Content-Security-Policy is one of the best browser defenses we have, but it is also easy to weaken accidentally. Real bypasses usually come from trusted script gadgets, loose host allowlists, or a nonce that leaks into attacker-controlled markup.
Trust only what must execute
The safest policy starts small: no wildcard script sources, no broad CDN allowlists, and no inline execution unless it is backed by nonces or hashes.
Content-Security-Policy:
default-src 'self';
script-src 'self' 'nonce-random-per-request';
object-src 'none';
base-uri 'none';
frame-ancestors 'none';Treat CSP as exploit mitigation, not as input validation. You still need output encoding and sanitizer discipline.
Watch for script gadgets
Trusted scripts can become gadgets when they read attacker-controlled DOM attributes and turn them into executable behavior. A policy that trusts the script also trusts its unsafe behaviors.
JSONP and legacy endpoints
Any endpoint that returns JavaScript can become a script source. If an allowlisted domain still exposes JSONP, the policy may allow attacker-selected code through the front door.
Hardening checklist
- Remove unused hosts from
script-src. - Rotate nonces per response.
- Avoid
unsafe-inlineandunsafe-eval. - Audit third-party scripts for gadget behavior.
- Report violations before enforcing a stricter policy.
Common bypass paths
Most real CSP bypasses are not magic payloads; they are policy design mistakes. A site may block inline JavaScript but allow an old analytics endpoint, a JSONP callback, or a trusted script that turns DOM attributes into dynamic code. Attackers look for anything that lets their input become executable while still satisfying the policy.
High-risk patterns:
- Broad
script-src https:allowlists. - Wildcard CDN rules such as
*.example-cdn.com. - Nonces copied into rendered HTML where user content can read them.
- Framework gadgets that evaluate templates, URLs, or data attributes.

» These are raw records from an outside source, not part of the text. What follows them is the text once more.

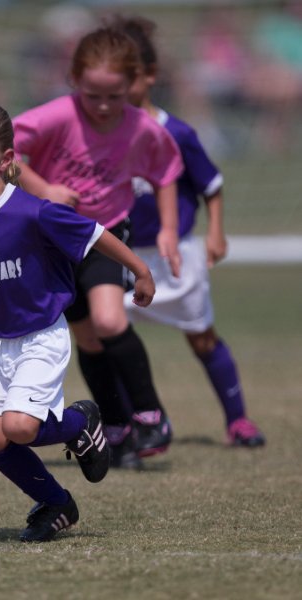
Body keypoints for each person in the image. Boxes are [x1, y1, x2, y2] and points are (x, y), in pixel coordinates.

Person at [0, 100, 157, 542]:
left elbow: (94, 234)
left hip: (39, 337)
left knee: (20, 427)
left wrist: (142, 271)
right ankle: (56, 502)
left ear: (5, 161)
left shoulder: (33, 211)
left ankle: (80, 424)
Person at [12, 27, 183, 468]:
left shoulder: (142, 127)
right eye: (94, 96)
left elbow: (166, 172)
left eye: (115, 96)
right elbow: (3, 153)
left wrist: (167, 228)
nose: (105, 106)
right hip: (53, 242)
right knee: (85, 337)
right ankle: (116, 423)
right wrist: (44, 187)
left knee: (109, 320)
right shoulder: (55, 116)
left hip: (107, 235)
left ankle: (151, 415)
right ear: (73, 80)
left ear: (133, 85)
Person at [112, 15, 266, 448]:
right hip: (121, 256)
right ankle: (138, 426)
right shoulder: (103, 135)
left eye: (130, 78)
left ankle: (238, 421)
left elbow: (211, 186)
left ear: (150, 76)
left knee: (202, 338)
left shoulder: (177, 132)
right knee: (111, 336)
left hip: (175, 255)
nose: (122, 89)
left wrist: (216, 233)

base-urimissing, allowing attackers to alter relative script targets.
Defender visibility
CSP reports are noisy, but they are still useful when grouped by blocked URI, violated directive, route, and user agent. A sudden spike in script-src violations on one route may indicate an active XSS probe. Pair reports with application logs so analysts can see which user input produced the violation.
{
"violated-directive": "script-src-elem",
"blocked-uri": "https://evil.example/payload.js",
"document-uri": "https://app.example/profile"
}Rollout strategy
Ship CSP in Report-Only mode first, but do not leave it there forever. Start strict on admin panels and authenticated flows, where script inventory is usually smaller. Move toward nonce-based scripts, remove legacy inline handlers, and document every third-party host with an owner and reason.
A CSP that nobody owns slowly becomes a pile of exceptions. Treat every new host in script-src like a dependency with security review.
Testing methodology
Use browser dev tools, CSP evaluators, and manual payloads. Start by confirming whether inline scripts execute, then check whether trusted hosts can be abused. If a nonce exists, inspect whether it appears in places untrusted content can read. Test routes separately; CSP often differs between marketing pages, dashboards, and admin panels.
Developer workflow
Make CSP part of code review. When a feature needs a new script host, require the owner to explain why, what data the script can access, and whether a self-hosted or server-side alternative exists. Keep a small policy inventory in the repo so security decisions survive team changes.
Measuring success
A good CSP program reduces exploitable script paths without breaking product velocity. Track policy strictness, report-only violations, exception count, and third-party script ownership. The goal is not a perfect header overnight; it is continuous reduction of browser execution risk.
Policy examples to compare
A weak policy usually looks flexible because it tries to avoid breaking anything. It allows broad hosts, inline execution, and evaluation. A stronger policy is more explicit: scripts come from the application and per-response nonces, objects are disabled, framing is restricted, and base URI changes are blocked.
When reviewing a policy, ask whether an attacker with HTML injection can make the browser execute script anyway. If the answer is yes through JSONP, a script gadget, an overly broad CDN, or leaked nonce access, the policy is not providing the protection the team expects.
Maintenance ownership
CSP needs an owner because browser code changes constantly. Assign ownership to the team that controls frontend platform or application security, and require justification for every new script source. Keep reports visible in dashboards so the team can distinguish legitimate breakage from attack traffic.
The best long-term CSP programs are boring: fewer hosts over time, no legacy JSONP, predictable nonce handling, and a clear process for removing exceptions after migrations. That kind of maintenance turns CSP from a checkbox into a real browser containment layer.